Monitor Prawa Handlowego

no. 1/2011

Pro-European interpretation of company law in spillover effect

Ewa Skibińska
Autorka jest adiunktem w Katedrze Prawa Gospodarczego Prywatnego Wydziału Prawa i Administracji Uniwersytetu Kardynała Stefana Wyszyńskiego w Warszawie.
Abstract

The article analyses the possibility of employing pro-European interpretation of company law in the event of spillover of European Union law on Member State law. This issue has been discussed on the examples of the following rulings of the Court of Justice: Case C-28/95, Leur-Bloem; Case C3/04, Poseidon Chartering and Case C203/09, Volvo Car Germany GmbH. According to the Court, it is in the Union’s interest that future differences in interpretation should be avoided when adapting domestic legislation to EU law, especially when the spillover effect may play a role. This would ensure that no discrimination against foreign nationals or any distortion of competition takes place.
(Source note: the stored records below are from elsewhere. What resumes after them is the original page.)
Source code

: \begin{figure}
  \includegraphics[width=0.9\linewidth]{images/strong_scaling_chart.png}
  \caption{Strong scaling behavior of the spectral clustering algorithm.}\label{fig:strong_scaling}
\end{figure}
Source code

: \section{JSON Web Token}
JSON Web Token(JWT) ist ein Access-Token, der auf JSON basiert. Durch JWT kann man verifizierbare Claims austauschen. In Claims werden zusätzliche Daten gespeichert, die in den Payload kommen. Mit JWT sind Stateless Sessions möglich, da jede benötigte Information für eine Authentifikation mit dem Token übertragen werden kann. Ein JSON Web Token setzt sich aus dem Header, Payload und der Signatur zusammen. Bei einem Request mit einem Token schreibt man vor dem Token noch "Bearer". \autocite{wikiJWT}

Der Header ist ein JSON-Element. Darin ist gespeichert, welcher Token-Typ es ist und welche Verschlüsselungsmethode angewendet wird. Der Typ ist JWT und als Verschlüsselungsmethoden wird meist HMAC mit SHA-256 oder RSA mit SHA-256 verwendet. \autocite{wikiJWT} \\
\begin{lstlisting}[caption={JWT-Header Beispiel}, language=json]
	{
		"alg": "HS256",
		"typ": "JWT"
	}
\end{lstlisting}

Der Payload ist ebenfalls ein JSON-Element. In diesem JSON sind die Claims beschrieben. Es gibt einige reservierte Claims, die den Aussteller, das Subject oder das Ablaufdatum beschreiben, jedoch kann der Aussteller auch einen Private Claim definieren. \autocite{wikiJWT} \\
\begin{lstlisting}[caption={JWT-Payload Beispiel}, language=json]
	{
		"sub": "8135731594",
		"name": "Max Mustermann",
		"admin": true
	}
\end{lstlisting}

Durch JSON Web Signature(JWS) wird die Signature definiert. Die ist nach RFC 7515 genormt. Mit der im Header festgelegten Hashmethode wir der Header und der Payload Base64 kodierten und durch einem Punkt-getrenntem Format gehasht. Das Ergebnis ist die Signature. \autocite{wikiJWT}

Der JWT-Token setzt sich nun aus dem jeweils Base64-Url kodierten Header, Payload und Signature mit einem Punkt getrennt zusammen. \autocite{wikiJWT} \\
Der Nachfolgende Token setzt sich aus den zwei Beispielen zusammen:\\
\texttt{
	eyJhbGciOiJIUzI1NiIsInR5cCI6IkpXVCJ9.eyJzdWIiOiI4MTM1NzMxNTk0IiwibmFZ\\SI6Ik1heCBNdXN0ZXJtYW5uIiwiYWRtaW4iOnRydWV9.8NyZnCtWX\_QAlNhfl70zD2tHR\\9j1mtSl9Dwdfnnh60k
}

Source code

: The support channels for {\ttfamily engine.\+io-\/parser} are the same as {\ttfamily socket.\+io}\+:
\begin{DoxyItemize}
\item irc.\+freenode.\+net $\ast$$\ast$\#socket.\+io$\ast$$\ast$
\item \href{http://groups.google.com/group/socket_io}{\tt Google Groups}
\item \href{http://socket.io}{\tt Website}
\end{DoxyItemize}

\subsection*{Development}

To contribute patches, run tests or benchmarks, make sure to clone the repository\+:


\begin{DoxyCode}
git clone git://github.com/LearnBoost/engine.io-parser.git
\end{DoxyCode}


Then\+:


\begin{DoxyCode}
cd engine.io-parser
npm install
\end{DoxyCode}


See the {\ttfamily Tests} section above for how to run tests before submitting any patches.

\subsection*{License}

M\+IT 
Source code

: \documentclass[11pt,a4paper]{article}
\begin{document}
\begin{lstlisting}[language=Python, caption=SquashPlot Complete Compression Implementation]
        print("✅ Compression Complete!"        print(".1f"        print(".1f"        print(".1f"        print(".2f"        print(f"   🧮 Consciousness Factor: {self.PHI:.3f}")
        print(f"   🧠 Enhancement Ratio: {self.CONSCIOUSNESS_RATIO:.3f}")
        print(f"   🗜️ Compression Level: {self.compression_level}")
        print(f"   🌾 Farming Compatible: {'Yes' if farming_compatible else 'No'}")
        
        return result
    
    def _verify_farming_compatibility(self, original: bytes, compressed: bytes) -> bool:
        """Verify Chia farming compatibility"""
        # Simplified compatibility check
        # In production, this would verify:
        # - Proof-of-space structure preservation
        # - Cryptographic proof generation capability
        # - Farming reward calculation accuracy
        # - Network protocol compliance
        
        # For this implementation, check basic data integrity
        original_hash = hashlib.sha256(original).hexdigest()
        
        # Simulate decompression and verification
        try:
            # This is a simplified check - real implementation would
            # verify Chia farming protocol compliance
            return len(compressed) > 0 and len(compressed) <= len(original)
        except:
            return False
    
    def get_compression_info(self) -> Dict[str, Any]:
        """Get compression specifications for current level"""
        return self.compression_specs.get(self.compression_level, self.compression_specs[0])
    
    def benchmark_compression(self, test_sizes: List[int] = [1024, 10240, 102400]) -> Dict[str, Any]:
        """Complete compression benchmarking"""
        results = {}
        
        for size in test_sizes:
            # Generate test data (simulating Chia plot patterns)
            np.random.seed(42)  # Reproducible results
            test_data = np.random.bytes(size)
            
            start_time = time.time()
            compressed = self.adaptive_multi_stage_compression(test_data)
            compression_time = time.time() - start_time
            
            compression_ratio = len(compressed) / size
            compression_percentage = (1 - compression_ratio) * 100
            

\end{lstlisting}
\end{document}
European Union law requirements trigger change or adaptation in national law (e.g. via national tax or contract law), which then bears consequences for national law outside the EU law field due to national (constitutional) law principles of equivalence or non-discrimination. In practice, applying the pro-European interpretation may pose a number of difficulties.

Equally important in this process is application by national courts and public authorities. Therefore, wherever the provisions of national company law come into being as a result of the EU law spilling over, the national courts should employ the pro-European course of interpretation.